Psalms 69:7-12
Context69:7 For I suffer 1 humiliation for your sake 2
and am thoroughly disgraced. 3
69:8 My own brothers treat me like a stranger;
they act as if I were a foreigner. 4
69:9 Certainly 5 zeal for 6 your house 7 consumes me;
I endure the insults of those who insult you. 8
69:10 I weep and refrain from eating food, 9
which causes others to insult me. 10
69:11 I wear sackcloth
and they ridicule me. 11
69:12 Those who sit at the city gate gossip about me;
drunkards mock me in their songs. 12
Psalms 69:19-20
Context69:19 You know how I am insulted, humiliated and disgraced;
you can see all my enemies. 13
69:20 Their insults are painful 14 and make me lose heart; 15
I look 16 for sympathy, but receive none, 17
for comforters, but find none.
1 tn Heb “carry, bear.”
2 tn Heb “on account of you.”
3 tn Heb “and shame covers my face.”
4 tn Heb “and I am estranged to my brothers, and a foreigner to the sons of my mother.”

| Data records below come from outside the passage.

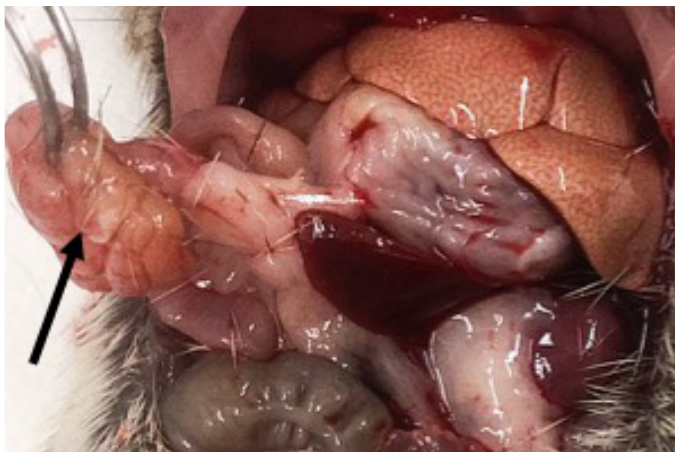
Figure 8. Floater—1 cm fibrous clump of necrotic adipose (in forceps, arrow) is connected to adjacent uninvolved adipose and pancreas by organized connective tissue as evidence of peripancreatic steatitis associated with ‘leaky pancreas syndrome’ occasionally observed in young rats during rapid development of T2DM when they consume a hiCHO , diabetogenic diet from weaning. It suggests a role for hiCHO diet in pancreatitis, as this is seen primarily with diets based on 70:10:20 CHO:Fat:Protein ratio with no fiber.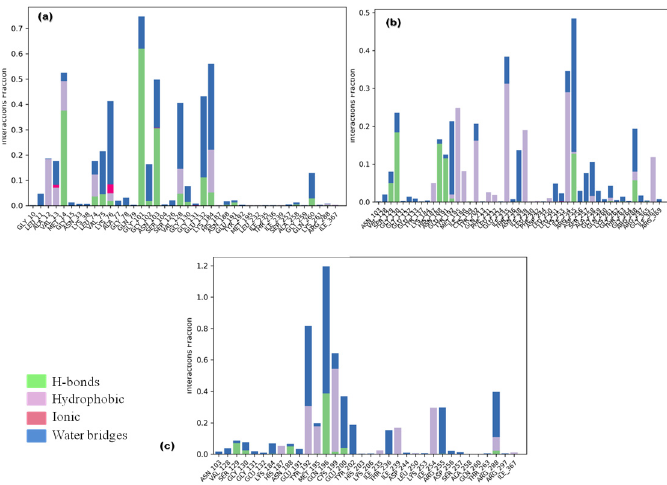
Figure 7. Protein–ligand interaction types between 6-PGD and candidate compounds (( a ) secoisolariciresinol, ( b ) syringaresinol and ( c ) cleomiscosin A) during the simulation. Green color: hydrogen bonds; purple color: hydrophobic; pink color: ionic; blue color: water bridges.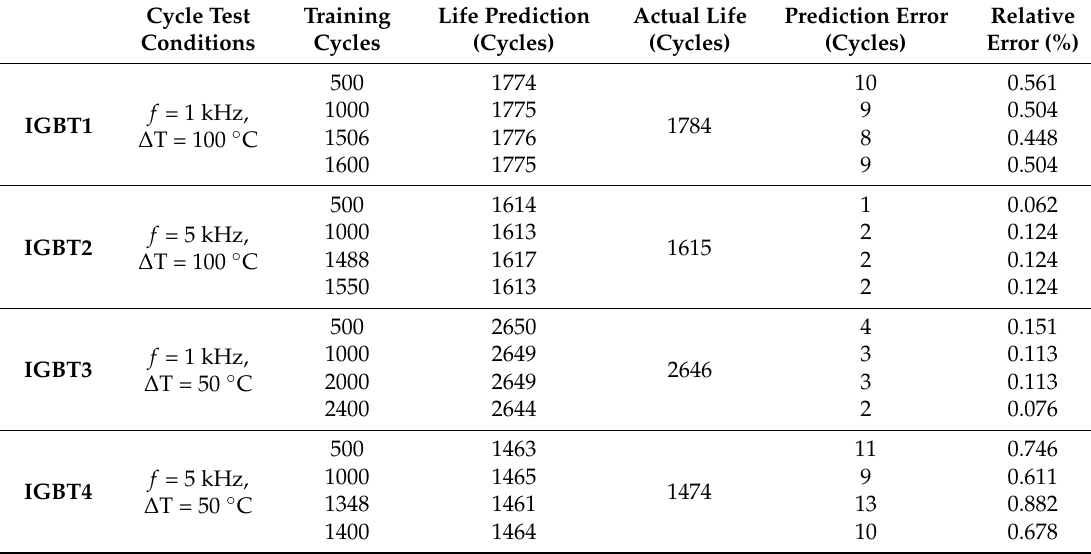
Table 6. The Life prediction error result foreach IGBT experimental dataset at different training cycles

5 tn Or “for.” This verse explains that the psalmist’s suffering is due to his allegiance to God.
6 tn Or “devotion to.”
7 sn God’s house, the temple, here represents by metonymy God himself.
8 tn Heb “the insults of those who insult you fall upon me.”
sn Jn 2:17 applies the first half of this verse to Jesus’ ministry in the context of John’s account of Jesus cleansing the temple.
9 sn Fasting was a practice of mourners. By refraining from normal activities such as eating food, the mourner demonstrated the sincerity of his sorrow.
10 tn Heb “and it becomes insults to me.”
11 tn Heb “and I am an object of ridicule to them.”
12 tn Heb “the mocking songs of the drinkers of beer.”
13 tn Heb “before you [are] all my enemies.”
14 tn Heb “break my heart.” The “heart” is viewed here as the origin of the psalmist’s emotions.
15 tn The verb form appears to be a Qal preterite from an otherwise unattested root נוּשׁ (nush), which some consider an alternate form of אָנַשׁ (’anash, “be weak; be sick”; see BDB 60 s.v. I אָנַשׁ). Perhaps the form should be emended to a Niphal, וָאֵאָנְשָׁה (va’e’onshah, “and I am sick”). The Niphal of אָנַשׁ occurs in 2 Sam 12:15, where it is used to describe David’s sick child.
16 tn Heb “wait.”
17 tn Heb “and I wait for sympathy, but there is none.” The form נוּד (nud) is an infinitive functioning as a verbal noun:, “sympathizing.” Some suggest emending the form to a participle נָד (nad, “one who shows sympathy”). The verb נוּד (nud) also has the nuance “show sympathy” in Job 2:11; 42:11 and Isa 51:19.